Task statement:
Write out all the data below exactly.

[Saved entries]
_ _ _ _ _
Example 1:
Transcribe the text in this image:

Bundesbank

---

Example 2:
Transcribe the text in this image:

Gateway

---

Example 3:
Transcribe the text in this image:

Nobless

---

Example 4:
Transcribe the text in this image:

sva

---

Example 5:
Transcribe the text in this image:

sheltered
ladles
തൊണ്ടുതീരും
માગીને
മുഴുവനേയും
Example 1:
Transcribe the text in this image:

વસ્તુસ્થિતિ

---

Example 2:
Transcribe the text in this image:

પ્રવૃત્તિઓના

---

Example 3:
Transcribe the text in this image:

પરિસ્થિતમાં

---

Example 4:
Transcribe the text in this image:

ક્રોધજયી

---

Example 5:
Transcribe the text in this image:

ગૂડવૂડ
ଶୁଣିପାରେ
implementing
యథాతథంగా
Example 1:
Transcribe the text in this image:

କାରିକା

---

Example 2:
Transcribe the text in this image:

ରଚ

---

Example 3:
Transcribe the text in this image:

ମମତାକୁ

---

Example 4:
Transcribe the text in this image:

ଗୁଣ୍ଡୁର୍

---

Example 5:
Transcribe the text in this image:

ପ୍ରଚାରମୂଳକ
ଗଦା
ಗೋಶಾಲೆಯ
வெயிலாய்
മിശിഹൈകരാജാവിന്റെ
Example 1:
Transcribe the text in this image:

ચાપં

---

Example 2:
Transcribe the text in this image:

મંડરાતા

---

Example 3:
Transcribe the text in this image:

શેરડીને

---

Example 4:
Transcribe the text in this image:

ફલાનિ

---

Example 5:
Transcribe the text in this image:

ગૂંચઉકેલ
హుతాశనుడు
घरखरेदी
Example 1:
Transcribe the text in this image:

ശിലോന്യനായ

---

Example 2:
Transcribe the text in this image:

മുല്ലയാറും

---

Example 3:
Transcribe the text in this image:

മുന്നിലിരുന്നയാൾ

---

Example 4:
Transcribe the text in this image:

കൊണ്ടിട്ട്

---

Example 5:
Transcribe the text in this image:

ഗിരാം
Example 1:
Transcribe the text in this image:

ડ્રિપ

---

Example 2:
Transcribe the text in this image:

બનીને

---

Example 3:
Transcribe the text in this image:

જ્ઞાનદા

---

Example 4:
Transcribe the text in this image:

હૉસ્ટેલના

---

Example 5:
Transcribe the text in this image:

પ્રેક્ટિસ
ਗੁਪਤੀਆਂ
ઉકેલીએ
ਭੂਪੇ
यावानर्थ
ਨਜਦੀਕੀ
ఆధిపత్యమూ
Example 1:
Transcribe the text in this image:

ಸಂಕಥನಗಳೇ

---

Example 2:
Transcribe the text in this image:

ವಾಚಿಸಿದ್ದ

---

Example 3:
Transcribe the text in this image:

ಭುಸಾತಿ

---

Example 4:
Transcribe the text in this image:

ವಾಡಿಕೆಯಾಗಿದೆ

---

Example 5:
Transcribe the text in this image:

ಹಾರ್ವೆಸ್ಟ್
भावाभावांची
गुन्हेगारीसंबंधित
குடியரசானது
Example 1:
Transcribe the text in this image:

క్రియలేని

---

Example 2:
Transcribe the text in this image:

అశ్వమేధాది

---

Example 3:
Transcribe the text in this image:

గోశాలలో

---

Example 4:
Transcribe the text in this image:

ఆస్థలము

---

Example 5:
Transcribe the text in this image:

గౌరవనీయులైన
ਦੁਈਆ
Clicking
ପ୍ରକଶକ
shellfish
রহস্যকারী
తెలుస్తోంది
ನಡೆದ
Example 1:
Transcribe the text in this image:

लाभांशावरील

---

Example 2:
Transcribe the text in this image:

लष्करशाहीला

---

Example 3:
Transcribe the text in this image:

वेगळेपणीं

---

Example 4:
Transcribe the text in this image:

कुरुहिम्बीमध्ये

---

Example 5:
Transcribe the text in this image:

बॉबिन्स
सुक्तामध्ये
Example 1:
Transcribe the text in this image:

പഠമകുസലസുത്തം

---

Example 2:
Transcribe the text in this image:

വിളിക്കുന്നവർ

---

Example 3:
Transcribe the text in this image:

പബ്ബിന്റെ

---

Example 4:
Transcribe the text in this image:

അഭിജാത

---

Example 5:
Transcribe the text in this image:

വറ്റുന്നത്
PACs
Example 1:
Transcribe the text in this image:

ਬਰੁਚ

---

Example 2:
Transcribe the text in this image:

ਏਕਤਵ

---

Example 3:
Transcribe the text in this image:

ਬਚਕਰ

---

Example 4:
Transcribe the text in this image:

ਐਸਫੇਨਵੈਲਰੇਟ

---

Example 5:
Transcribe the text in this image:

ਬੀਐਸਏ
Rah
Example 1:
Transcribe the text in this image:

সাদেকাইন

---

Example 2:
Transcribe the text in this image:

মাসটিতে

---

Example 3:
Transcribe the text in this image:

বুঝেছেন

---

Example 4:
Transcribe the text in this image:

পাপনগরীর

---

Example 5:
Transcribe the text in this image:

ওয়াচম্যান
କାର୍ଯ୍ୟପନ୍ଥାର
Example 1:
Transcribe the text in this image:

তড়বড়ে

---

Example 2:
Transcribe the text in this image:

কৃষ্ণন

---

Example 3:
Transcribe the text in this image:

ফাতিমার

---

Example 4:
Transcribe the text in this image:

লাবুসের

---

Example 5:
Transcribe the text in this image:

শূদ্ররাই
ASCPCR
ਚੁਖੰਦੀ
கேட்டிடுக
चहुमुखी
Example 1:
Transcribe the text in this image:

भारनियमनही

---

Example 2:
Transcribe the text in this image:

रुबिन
_ _ _ _ _
Your solution:
Example 1:
Transcribe the text in this image:

Bundesbank

---

Example 2:
Transcribe the text in this image:

Gateway

---

Example 3:
Transcribe the text in this image:

Nobless

---

Example 4:
Transcribe the text in this image:

sva

---

Example 5:
Transcribe the text in this image:

sheltered
ladles
തൊണ്ടുതീരും
માગીને
മുഴുവനേയും
Example 1:
Transcribe the text in this image:

વસ્તુસ્થિતિ

---

Example 2:
Transcribe the text in this image:

પ્રવૃત્તિઓના

---

Example 3:
Transcribe the text in this image:

પરિસ્થિતમાં

---

Example 4:
Transcribe the text in this image:

ક્રોધજયી

---

Example 5:
Transcribe the text in this image:

ગૂડવૂડ
ଶୁଣିପାରେ
implementing
యథాతథంగా
Example 1:
Transcribe the text in this image:

କାରିକା

---

Example 2:
Transcribe the text in this image:

ରଚ

---

Example 3:
Transcribe the text in this image:

ମମତାକୁ

---

Example 4:
Transcribe the text in this image:

ଗୁଣ୍ଡୁର୍

---

Example 5:
Transcribe the text in this image:

ପ୍ରଚାରମୂଳକ
ଗଦା
ಗೋಶಾಲೆಯ
வெயிலாய்
മിശിഹൈകരാജാവിന്റെ
Example 1:
Transcribe the text in this image:

ચાપં

---

Example 2:
Transcribe the text in this image:

મંડરાતા

---

Example 3:
Transcribe the text in this image:

શેરડીને

---

Example 4:
Transcribe the text in this image:

ફલાનિ

---

Example 5:
Transcribe the text in this image:

ગૂંચઉકેલ
హుతాశనుడు
घरखरेदी
Example 1:
Transcribe the text in this image:

ശിലോന്യനായ

---

Example 2:
Transcribe the text in this image:

മുല്ലയാറും

---

Example 3:
Transcribe the text in this image:

മുന്നിലിരുന്നയാൾ

---

Example 4:
Transcribe the text in this image:

കൊണ്ടിട്ട്

---

Example 5:
Transcribe the text in this image:

ഗിരാം
Example 1:
Transcribe the text in this image:

ડ્રિપ

---

Example 2:
Transcribe the text in this image:

બનીને

---

Example 3:
Transcribe the text in this image:

જ્ઞાનદા

---

Example 4:
Transcribe the text in this image:

હૉસ્ટેલના

---

Example 5:
Transcribe the text in this image:

પ્રેક્ટિસ
ਗੁਪਤੀਆਂ
ઉકેલીએ
ਭੂਪੇ
यावानर्थ
ਨਜਦੀਕੀ
ఆధిపత్యమూ
Example 1:
Transcribe the text in this image:

ಸಂಕಥನಗಳೇ

---

Example 2:
Transcribe the text in this image:

ವಾಚಿಸಿದ್ದ

---

Example 3:
Transcribe the text in this image:

ಭುಸಾತಿ

---

Example 4:
Transcribe the text in this image:

ವಾಡಿಕೆಯಾಗಿದೆ

---

Example 5:
Transcribe the text in this image:

ಹಾರ್ವೆಸ್ಟ್
भावाभावांची
गुन्हेगारीसंबंधित
குடியரசானது
Example 1:
Transcribe the text in this image:

క్రియలేని

---

Example 2:
Transcribe the text in this image:

అశ్వమేధాది

---

Example 3:
Transcribe the text in this image:

గోశాలలో

---

Example 4:
Transcribe the text in this image:

ఆస్థలము

---

Example 5:
Transcribe the text in this image:

గౌరవనీయులైన
ਦੁਈਆ
Clicking
ପ୍ରକଶକ
shellfish
রহস্যকারী
తెలుస్తోంది
ನಡೆದ
Example 1:
Transcribe the text in this image:

लाभांशावरील

---

Example 2:
Transcribe the text in this image:

लष्करशाहीला

---

Example 3:
Transcribe the text in this image:

वेगळेपणीं

---

Example 4:
Transcribe the text in this image:

कुरुहिम्बीमध्ये

---

Example 5:
Transcribe the text in this image:

बॉबिन्स
सुक्तामध्ये
Example 1:
Transcribe the text in this image:

പഠമകുസലസുത്തം

---

Example 2:
Transcribe the text in this image:

വിളിക്കുന്നവർ

---

Example 3:
Transcribe the text in this image:

പബ്ബിന്റെ

---

Example 4:
Transcribe the text in this image:

അഭിജാത

---

Example 5:
Transcribe the text in this image:

വറ്റുന്നത്
PACs
Example 1:
Transcribe the text in this image:

ਬਰੁਚ

---

Example 2:
Transcribe the text in this image:

ਏਕਤਵ

---

Example 3:
Transcribe the text in this image:

ਬਚਕਰ

---

Example 4:
Transcribe the text in this image:

ਐਸਫੇਨਵੈਲਰੇਟ

---

Example 5:
Transcribe the text in this image:

ਬੀਐਸਏ
Rah
Example 1:
Transcribe the text in this image:

সাদেকাইন

---

Example 2:
Transcribe the text in this image:

মাসটিতে

---

Example 3:
Transcribe the text in this image:

বুঝেছেন

---

Example 4:
Transcribe the text in this image:

পাপনগরীর

---

Example 5:
Transcribe the text in this image:

ওয়াচম্যান
କାର୍ଯ୍ୟପନ୍ଥାର
Example 1:
Transcribe the text in this image:

তড়বড়ে

---

Example 2:
Transcribe the text in this image:

কৃষ্ণন

---

Example 3:
Transcribe the text in this image:

ফাতিমার

---

Example 4:
Transcribe the text in this image:

লাবুসের

---

Example 5:
Transcribe the text in this image:

শূদ্ররাই
ASCPCR
ਚੁਖੰਦੀ
கேட்டிடுக
चहुमुखी
Example 1:
Transcribe the text in this image:

भारनियमनही

---

Example 2:
Transcribe the text in this image:

रुबिन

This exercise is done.